* [Directions]: Print, without any change, the lines below from the one containing "Qu'il s'agisse de faire-part pour vos" through the one containing "Que ce soit un logo reflétant votre".

(Saved entries)

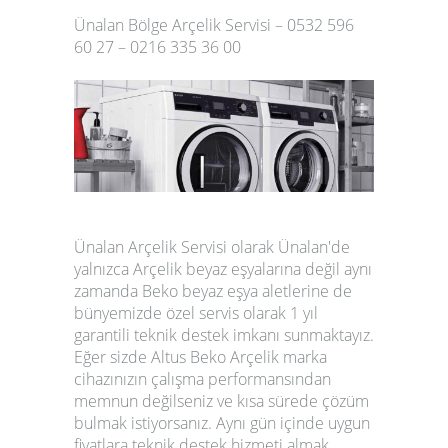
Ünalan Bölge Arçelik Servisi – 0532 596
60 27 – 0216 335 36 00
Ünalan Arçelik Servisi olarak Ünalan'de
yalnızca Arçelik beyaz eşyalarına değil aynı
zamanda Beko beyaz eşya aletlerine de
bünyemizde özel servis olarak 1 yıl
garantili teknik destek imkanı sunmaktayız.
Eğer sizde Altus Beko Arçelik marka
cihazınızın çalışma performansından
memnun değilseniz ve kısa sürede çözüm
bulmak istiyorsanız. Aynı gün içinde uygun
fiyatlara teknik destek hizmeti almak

==

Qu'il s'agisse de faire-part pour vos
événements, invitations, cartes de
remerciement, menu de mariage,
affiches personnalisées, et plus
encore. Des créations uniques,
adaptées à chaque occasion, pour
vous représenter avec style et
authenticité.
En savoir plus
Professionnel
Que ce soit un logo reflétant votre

...

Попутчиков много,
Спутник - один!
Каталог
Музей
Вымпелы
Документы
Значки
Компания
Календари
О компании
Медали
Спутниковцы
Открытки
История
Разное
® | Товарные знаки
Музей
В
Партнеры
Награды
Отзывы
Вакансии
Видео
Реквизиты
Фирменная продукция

* [Exercise answer]:
Qu'il s'agisse de faire-part pour vos
événements, invitations, cartes de
remerciement, menu de mariage,
affiches personnalisées, et plus
encore. Des créations uniques,
adaptées à chaque occasion, pour
vous représenter avec style et
authenticité.
En savoir plus
Professionnel
Que ce soit un logo reflétant votre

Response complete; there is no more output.